UNASSIGNED: We performed a post hoc analysis of a subset of endovascular therapy-treated patients from the Alteplase Compared to Tenecteplase trial which was conducted between December 2019 and January 2022 at 22 centers across Canada. Ten-point mCTA collateral corresponding to M2 to M6 regions of the Alberta Stroke Program Early Computed Tomography Score grid was evaluated as 0 (poor), 1 (moderate), or 2 (normal) and additively combined with the 10-point Alberta Stroke Program Early Computed Tomography Score to produce a 20-point mCTA-ACE score. We investigated the association of mCTA-ACE score with modified Rankin Scale score ≤2 and return to prestroke level of function at 90 to 120 days using mixed-effects logistic regression. In the subset of patients who underwent baseline computed tomography perfusion imaging, we compared the mCTA-ACE score and ICV for outcome prediction.
UNASSIGNED: Among 1577 intention-to-treat population in the trial, 368 (23%; 179 men; median age, 73 years) were included, with Alberta Stroke Program Early Computed Tomography Score, mCTA collateral, and combination of both (mCTA-ACE score: median [interquartile range], 8 [7-10], 9 [8-10], and 17 [16-19], respectively). The probability of modified Rankin Scale score ≤2 and return to prestroke level of function increased for each 1-point increase in mCTA-ACE score (odds ratio, 1.16 [95% CI, 1.06-1.28] and 1.22 [95% CI, 1.06-1.40], respectively).

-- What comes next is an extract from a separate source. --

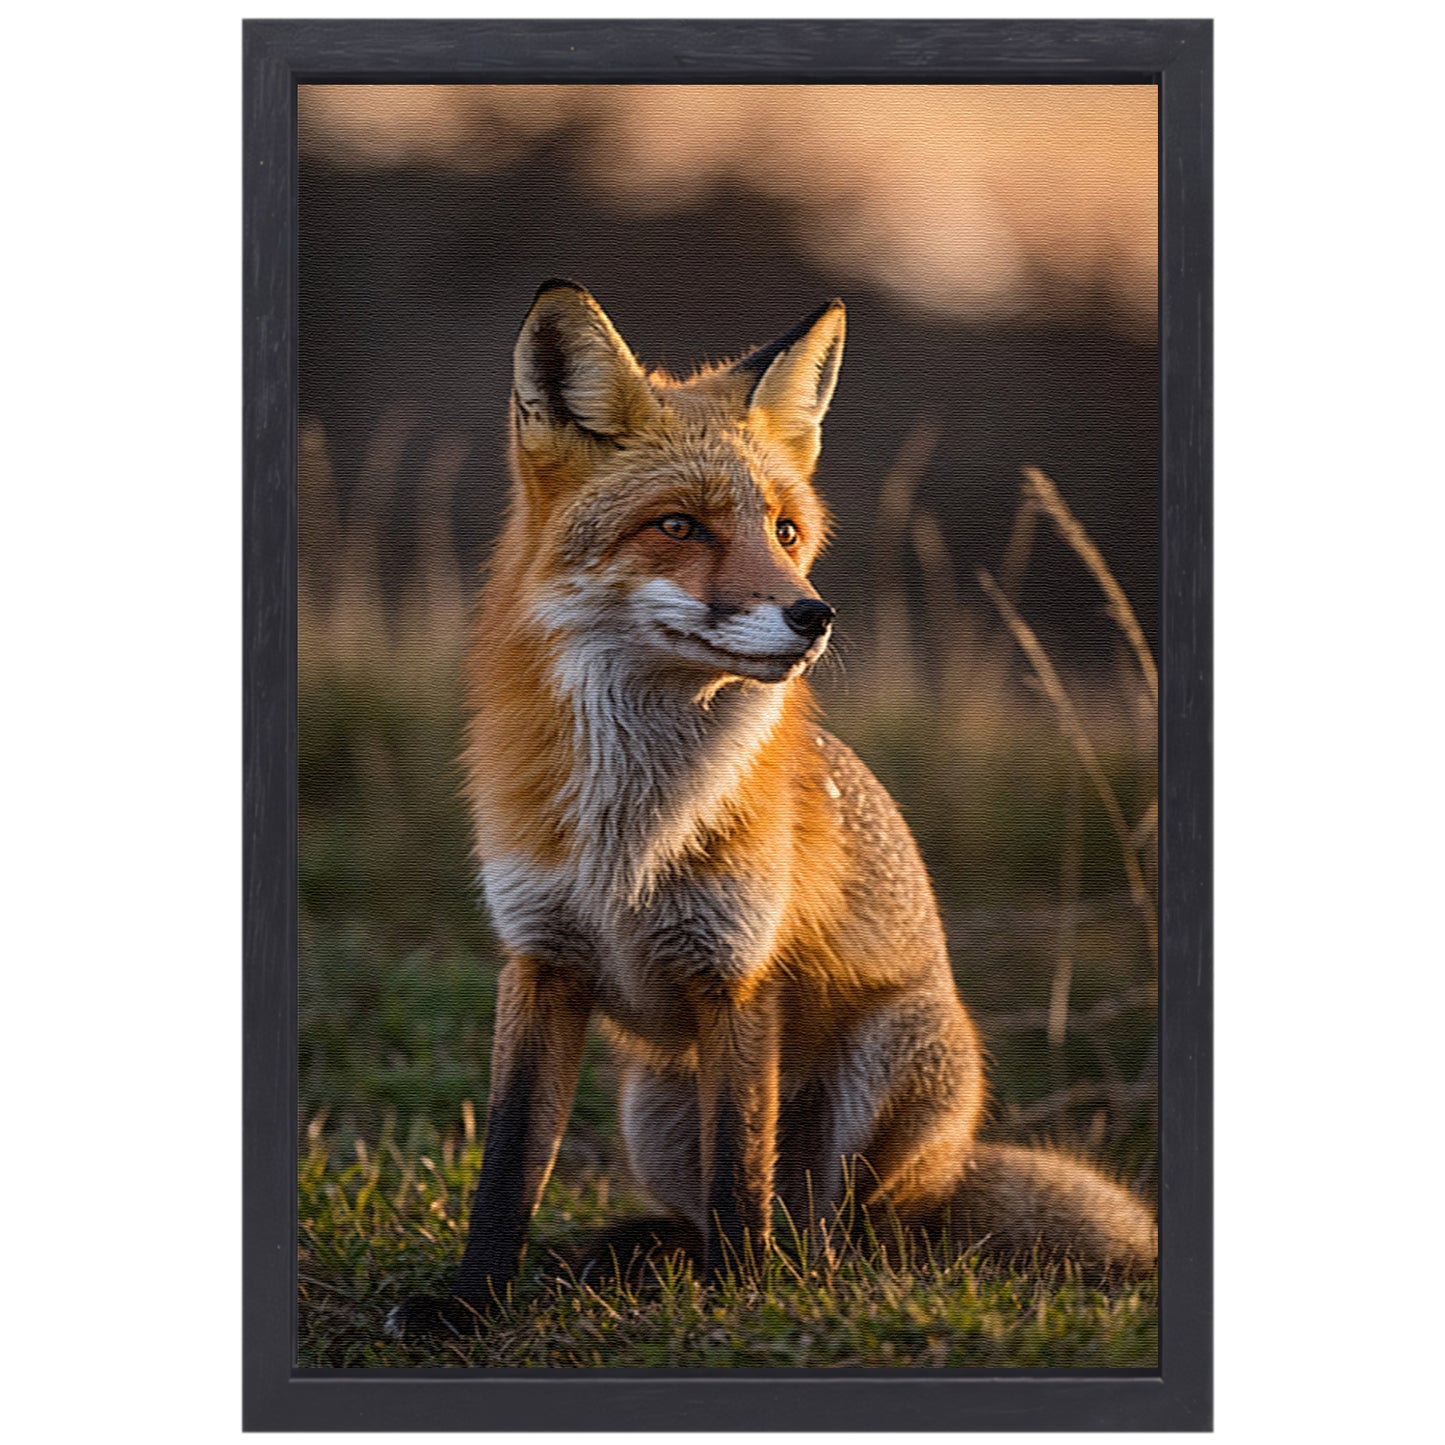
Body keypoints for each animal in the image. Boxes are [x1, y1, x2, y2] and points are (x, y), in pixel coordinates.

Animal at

Among 173 patients in whom computed tomography perfusion data was assessable, the mCTA-ACE score was inversely correlated with ICV (ρ=-0.46; P<0.01). The mCTA-ACE score was comparable to ICV to predict a modified Rankin Scale score ≤2 and return to prestroke level of function (C statistics 0.71 versus 0.69 and 0.68 versus 0.64, respectively).
UNASSIGNED: The mCTA-ACE score had a significant positive association with functional outcomes after endovascular therapy and had a similar predictive performance as ICV.